The replacement capsules I doled out contained harmless substances. I was too good at my job to risk imprisonment for poisoning. I made her take camomile extract, essence of chrysanthemum, yeast, bicarbonate of soda, natural cake dyes — whatever looked right, happened to be approaching its best-before date, and was available at the Chinese supermarket amid the tower blocks of New Belgrade.

I had assumed this regime would have killed her by now, this non-taking of crucial medicines for chronic conditions, as it had finished off my previous two ladies — each within a couple of years, give or take a few months and a few extra nudges from me. Olga, however, seemed healthier than when I moved in. More than that, she appeared to flourish.

“You have a magic touch, Kitty,” she cooed as I returned with her morning pills: a fig-based laxative, a couple of beetroot compounds, and a milk-thistle lozenge. She opened her mouth and extended her bird tongue toward my left hand which held the capsules, and then to my right which proffered a glass of water. A gust of the košava rattled the window.

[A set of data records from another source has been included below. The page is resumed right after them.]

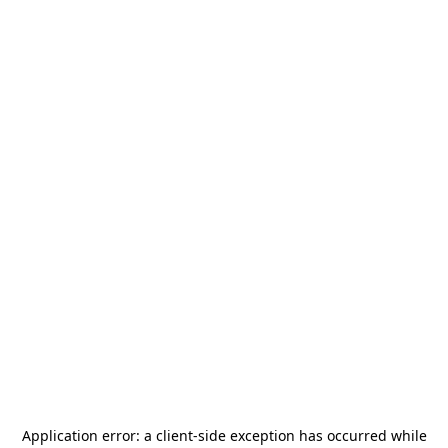
Application error: a
client
-side exception has occurred while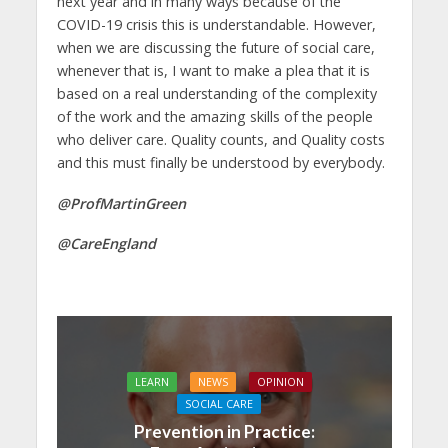
next year and in many ways because of the
COVID-19 crisis this is understandable. However,
when we are discussing the future of social care,
whenever that is, I want to make a plea that it is
based on a real understanding of the complexity
of the work and the amazing skills of the people
who deliver care. Quality counts, and Quality costs
and this must finally be understood by everybody.
@ProfMartinGreen
@CareEngland
LEARN
NEWS
OPINION
SOCIAL CARE
Prevention in Practice: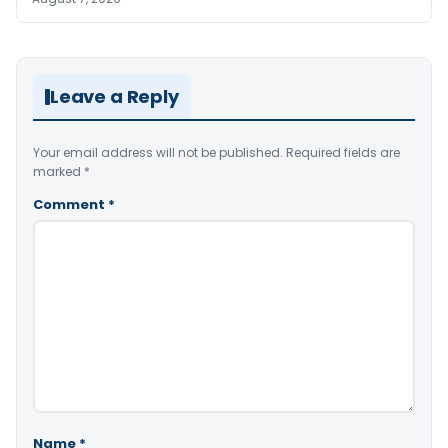
Leave a Reply
Your email address will not be published.
Required fields are
marked
*
Comment
*
Name
*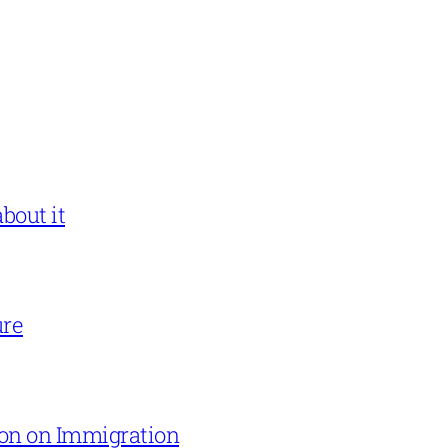
bout it
ure
on on Immigration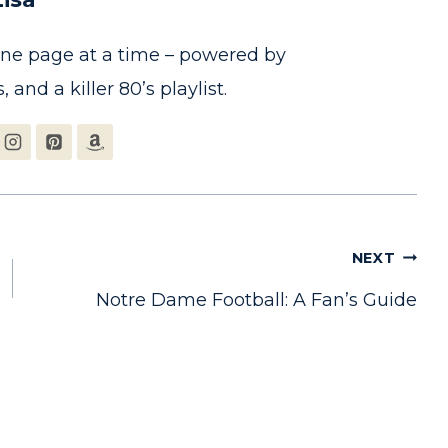
one page at a time – powered by
, and a killer 80’s playlist.
NEXT
Notre Dame Football: A Fan’s Guide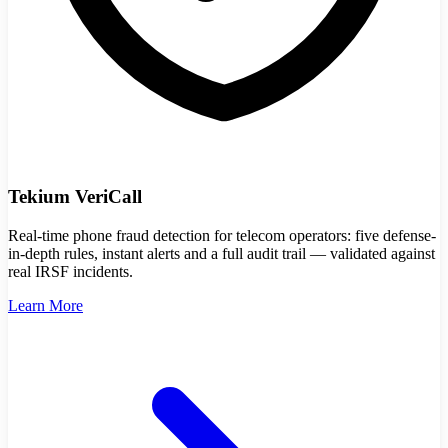
Tekium VeriCall
Real-time phone fraud detection for telecom operators: five defense-
in-depth rules, instant alerts and a full audit trail — validated against
real IRSF incidents.
Learn More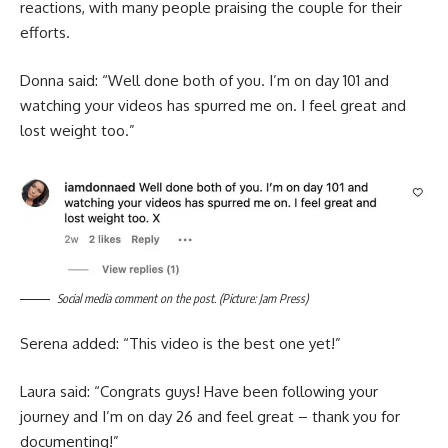
reactions, with many people praising the couple for their
efforts.
Donna said: “Well done both of you. I’m on day 101 and
watching your videos has spurred me on. I feel great and
lost weight too.”
Social media comment on the post. (Picture: Jam Press)
Serena added: “This video is the best one yet!”
Laura said: “Congrats guys! Have been following your
journey and I’m on day 26 and feel great – thank you for
documenting!”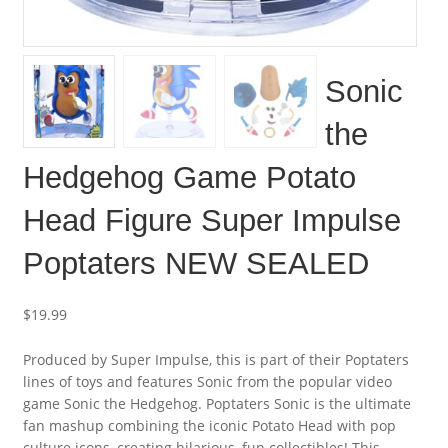
Sonic
the
Hedgehog Game Potato
Head Figure Super Impulse
Poptaters NEW SEALED
$
19.99
Produced by Super Impulse, this is part of their Poptaters
lines of toys and features Sonic from the popular video
game Sonic the Hedgehog. Poptaters Sonic is the ultimate
fan mashup combining the iconic Potato Head with pop
culture icons, creating hilarious, fun collectibles! This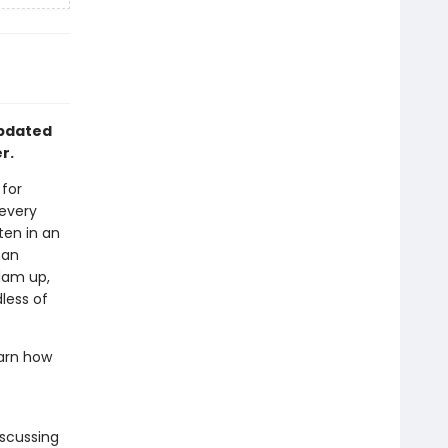
updated
r.
for
 every
ten in an
han
lam up,
less of
earn how
iscussing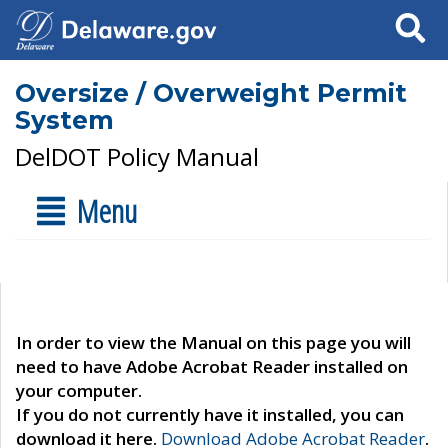
Search
Oversize / Overweight Permit
System
DelDOT Policy Manual
Menu
In order to view the Manual on this page you will
need to have Adobe Acrobat Reader installed on
your computer.
If you do not currently have it installed, you can
download it here.
Download Adobe Acrobat Reader
.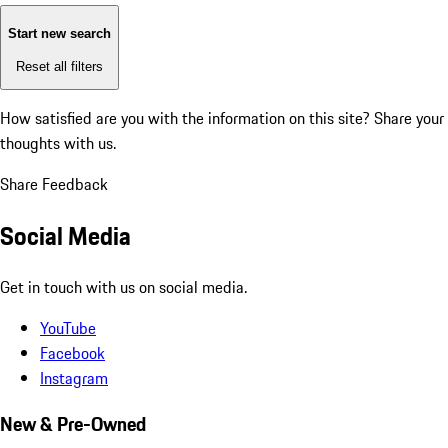
Start new search
Reset all filters
How satisfied are you with the information on this site?
Share your
thoughts with us.
Share Feedback
Social Media
Get in touch with us on social media.
YouTube
Facebook
Instagram
New & Pre-Owned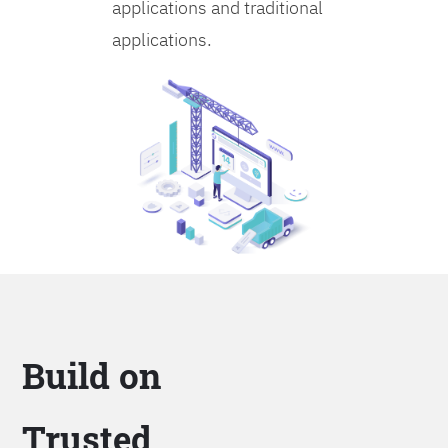
applications and traditional
applications.
Build on
Trusted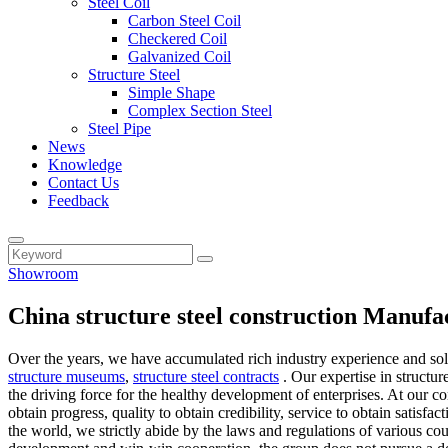
Steel Coil
Carbon Steel Coil
Checkered Coil
Galvanized Coil
Structure Steel
Simple Shape
Complex Section Steel
Steel Pipe
News
Knowledge
Contact Us
Feedback
Showroom
China structure steel construction Manufa
Over the years, we have accumulated rich industry experience and so
structure museums
,
structure steel contracts
. Our expertise in structur
the driving force for the healthy development of enterprises. At our 
obtain progress, quality to obtain credibility, service to obtain satis
the world, we strictly abide by the laws and regulations of various co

“That silver sword, Katya, it’s no good, I found. No good at all,” she said. “Double betrayal. Someone is plotting against me. I am thinking of missing my mah-jong party this evening.”

“You shouldn’t read too much into your dreams,” I said.

She shouldn’t have, perhaps, but she did, and then I started reading into them too. The more impatient I became to see her off, the more meaning I found in the messages Olga received from the other side.

I began planning a weekend away after the old fowl had told me about a dream in which she and I were engaged in pickling cabbage on her balcony — an activity her social standing and her low salt diet made most unlikely in real life. And anyway, we were hardly going to keep a barrel for just the two of us, adding to the briny smell which pervades Belgrade’s inner courtyards in the six months of the year between the last grapes and the first strawberries.

The Sanovnik suggested that Olga’s sword dream meant losing one’s head, and in ways which seemed less and less metaphorical with every interpretative permutation she read out loud. She chose to ignore the warnings: she wanted sauerkraut and she wanted it homemade, not store-bought. Appetite so often seems to be the last form of lust to survive.

Strangely enough, given its ubiquity in Serbia, there was no mention of pickling cabbage in the dream book. A flicker of an idea lit my neural pathways.

“I know what we’ll do,” I said. “My parents! They produce the silkiest, palest pickled cabbage in Serbia. I will take a weekend off and bring a few heads back with me. I haven’t visited my people since, what, April? As for having days off, I’ve forgotten what that even means.”

Oggy shrugged. She never thought of what I did for her as work. On the contrary, she was such a peerless narcissist that she sometimes came close to suggesting that I should pay her for her company. But she liked the idea of free cabbage: organic, grown in fine Serbian soil, pickled by the witless peasants who had engendered me.